Aktienkurs bricht ein
Anleger lassen Infineon fallen

Schon lange gehört Infineon zu den Prügelknaben an der Börse. Nun haben die Anleger nun aber offenbar den letzten Rest Vertrauen in den Münchener Chiphersteller verloren. Katastrophale Quartalszahlen und ein miserabler Ausblick haben den Aktienkurs einbrachen lassen - Schwarze Zahlen sind nicht in Sicht.

MÜNCHEN. Die Aktien stürzten um mehr als 40 Prozent ab und waren damit die größten Verlierer im Dax.
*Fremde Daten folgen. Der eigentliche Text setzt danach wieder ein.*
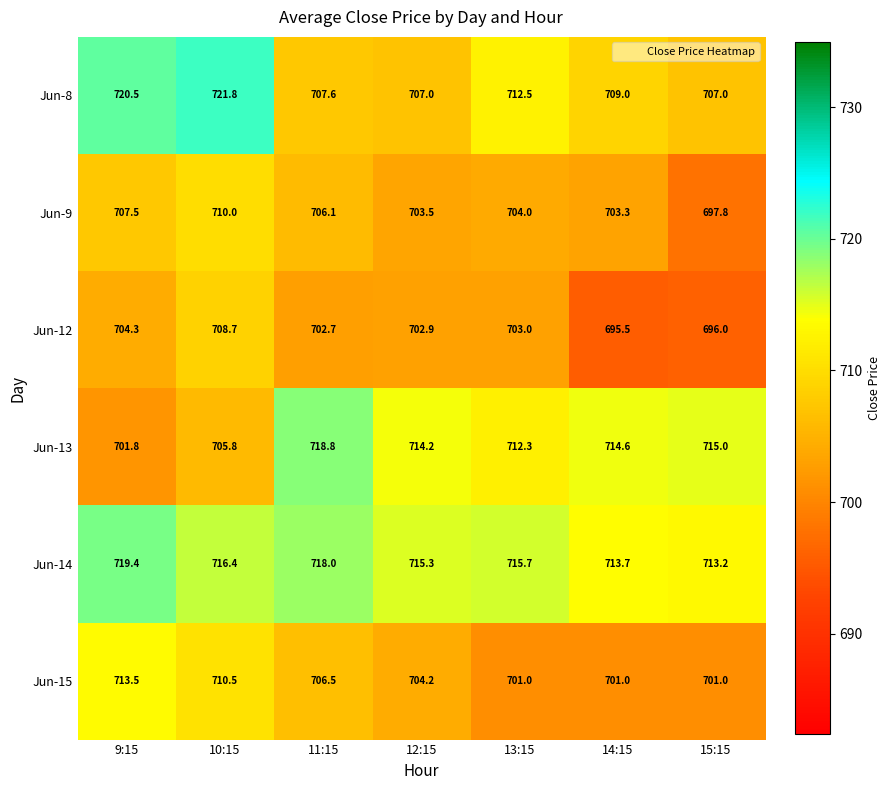

What is the difference between the maximum and minimum values in the Jun-14 series?

6.2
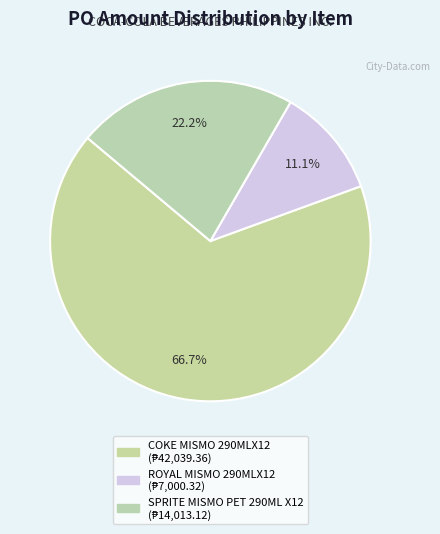

The ROYAL MISMO 290MLX12 slice represents 25% of the pie. True or false?

False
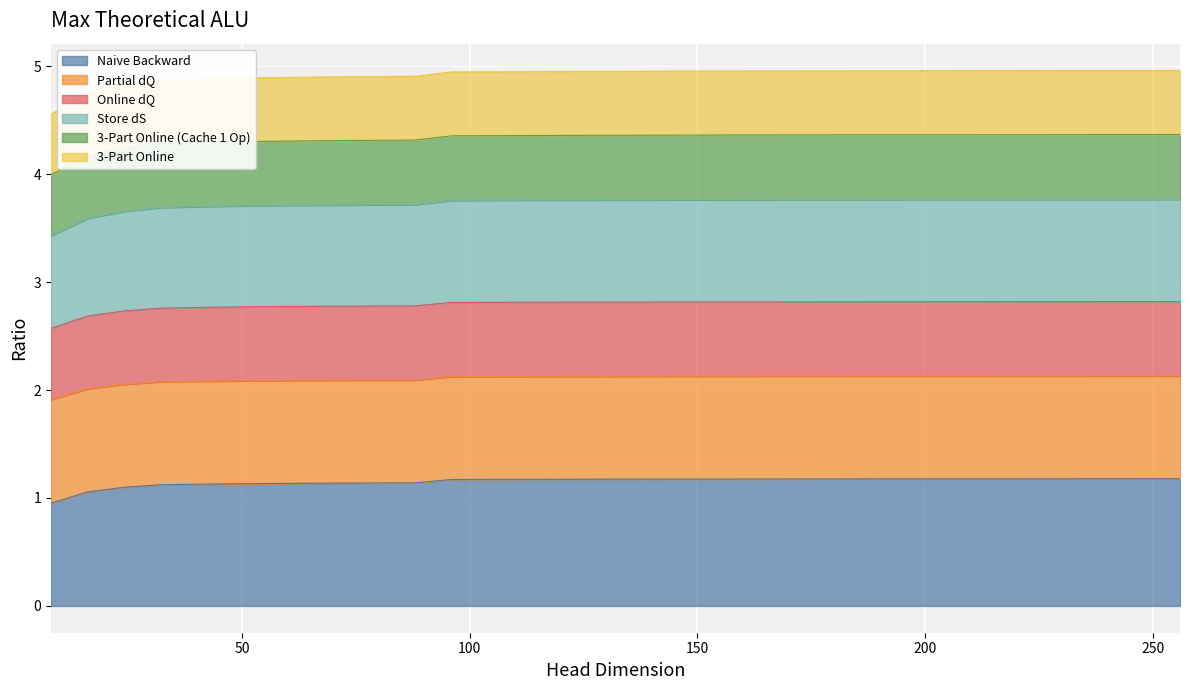

What is the minimum value for Naive Backward?

1.0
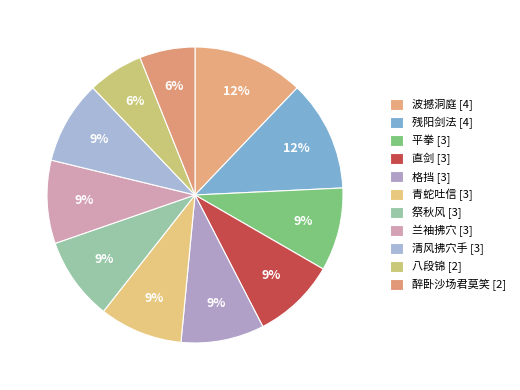

How many segments does this pie chart have?

11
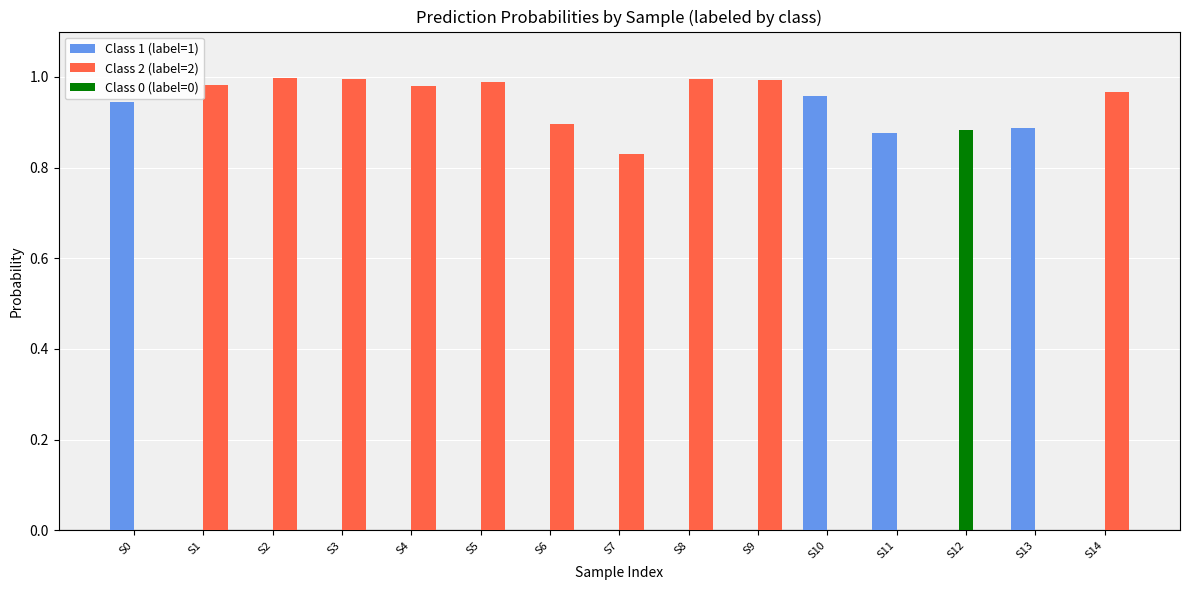

How many groups of bars are there?

15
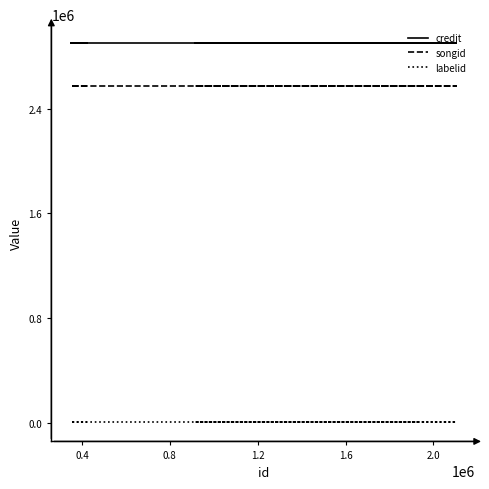

Reading left to right, list all the values displayed in this chart.

credit: 2899133	2899133	2899133	2899133	2899133
songid: 2572144	2572144	2572144	2572144	2572144
labelid: 3598	3598	3598	3598	3598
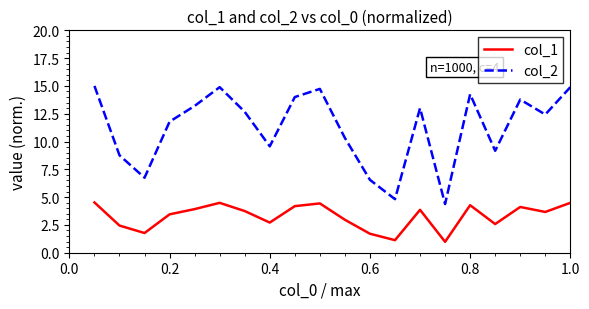

List the series in order of their overall mean, lowest first.

col_1, col_2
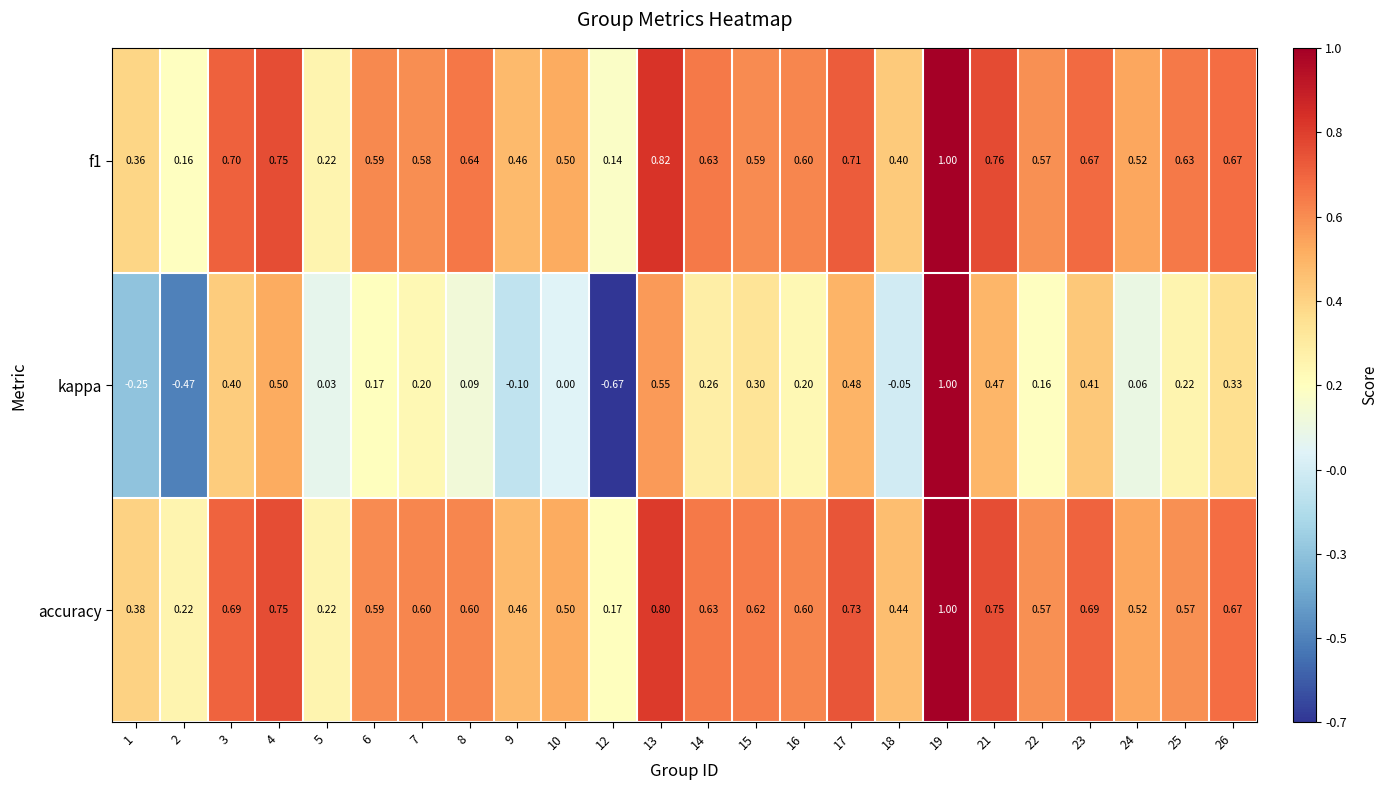

Is the value of kappa at 5 greater than the value of f1 at 16?

No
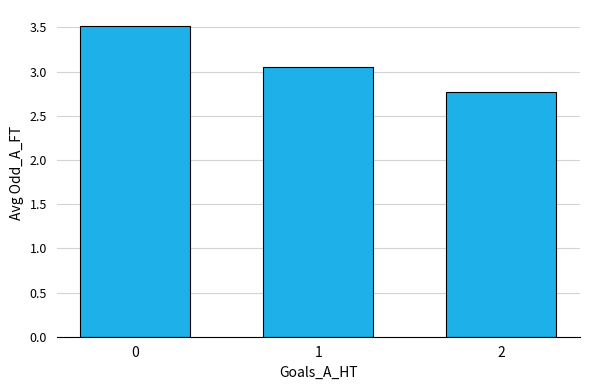

What is the difference between the maximum and minimum values?

0.8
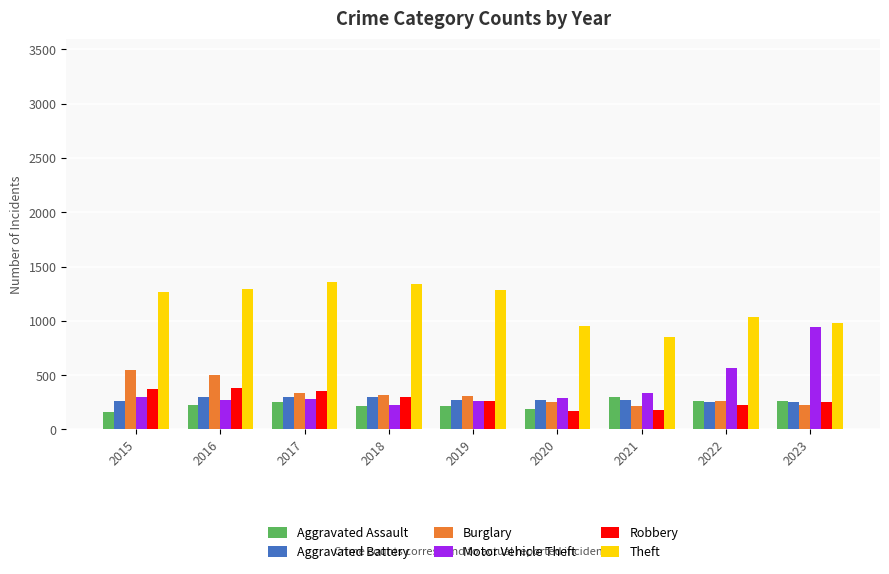

Is it true that Theft equals 425 at 2020?

False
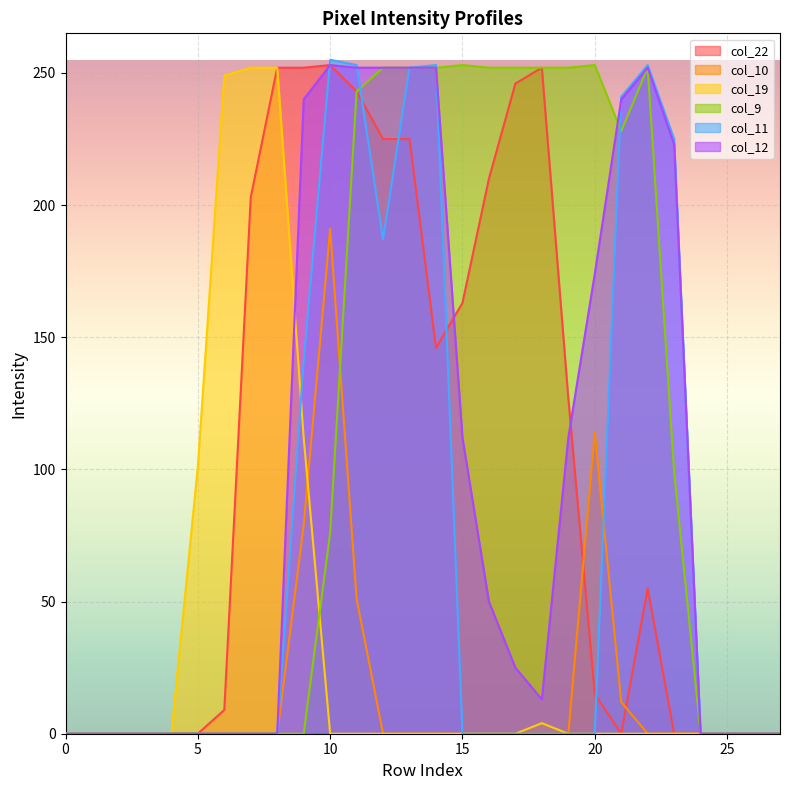

Is the value of col_19 at 14 greater than the value of col_12 at 12?

No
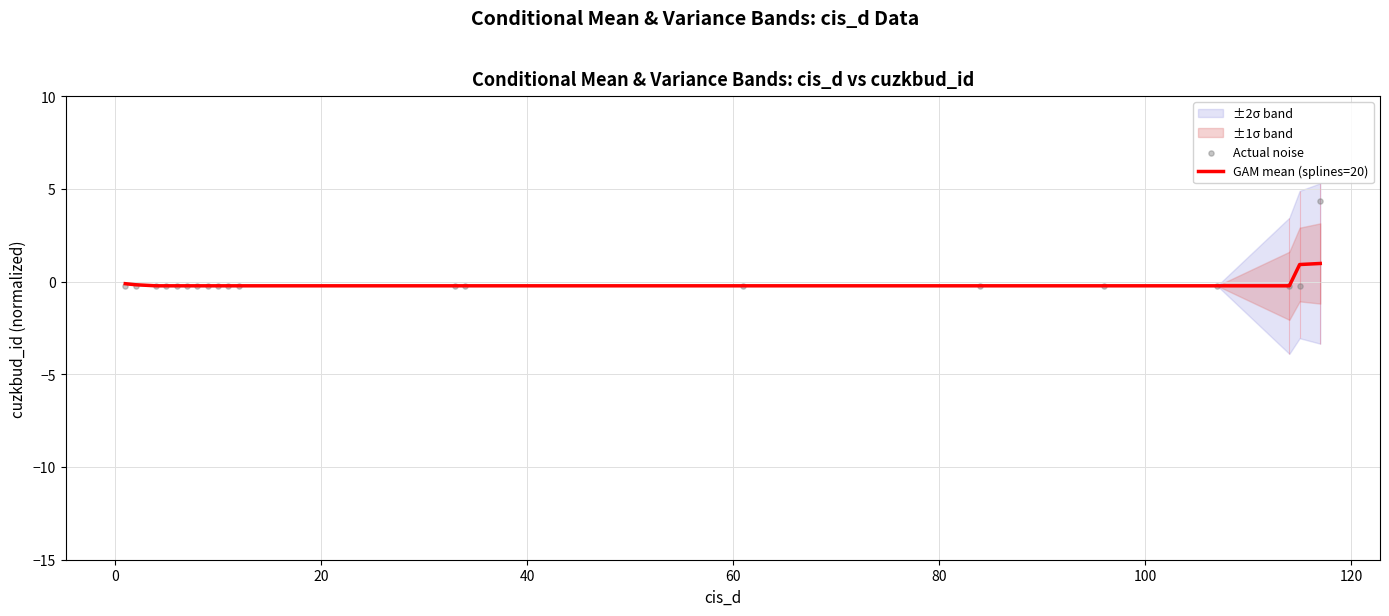

What is the highest value of the GAM mean (splines=20) series?

1.0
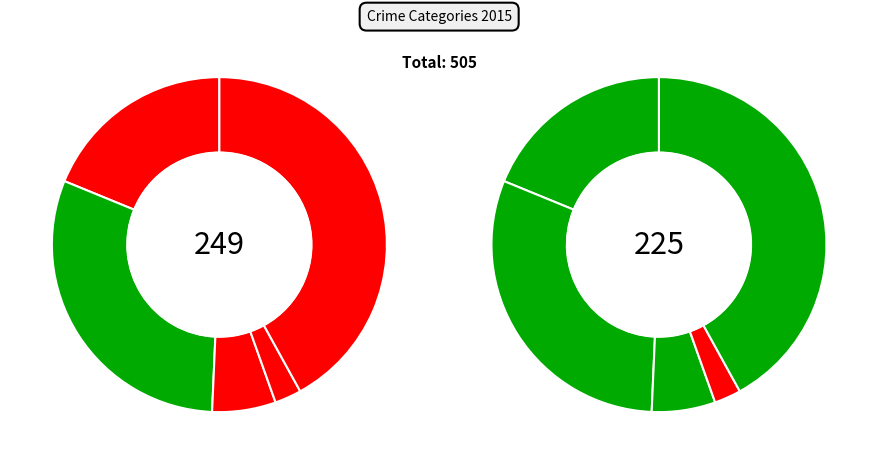

To the nearest percent, what is the combined percentage of Homicide and Robbery?

45%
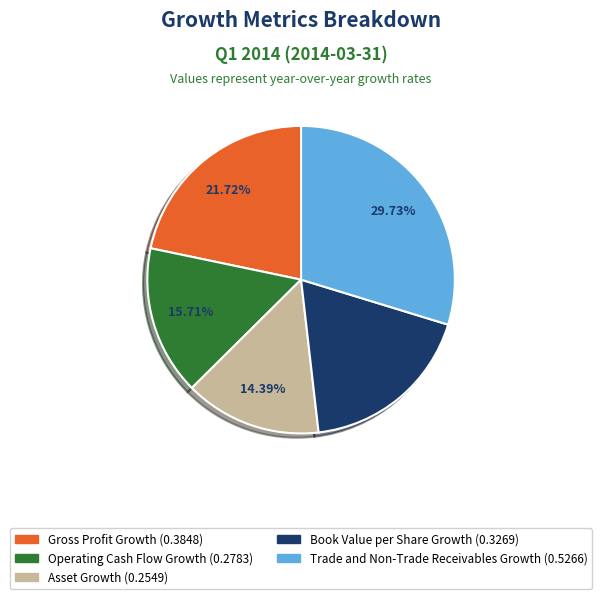

Is there a majority slice in this chart?

No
Binnen Jahresfrist haben die Infineon-Papiere rund 90 Prozent ihres Werts verloren. Zum Vergleich: Im Dezember 2008 zahlten Investoren noch fast neun Euro je Aktie. Am Mittwoch fiel der Kurs auf unter einen Euro.

Der Absturz hat seinen Grund. Das Geschäft läuft miserabel, und Europas zweitgrößter Halbleiterproduzent erwartet keine Besserung. Für das laufende Geschäftsjahr, das am 30. September zu Ende geht, rechnet Vorstandschef Peter Bauer mit einem Umsatzminus von mindestens 15 Prozent sowie einem Verlust. Die Landesbank Baden-Württemberg bezeichnete den Ausblick als Desaster.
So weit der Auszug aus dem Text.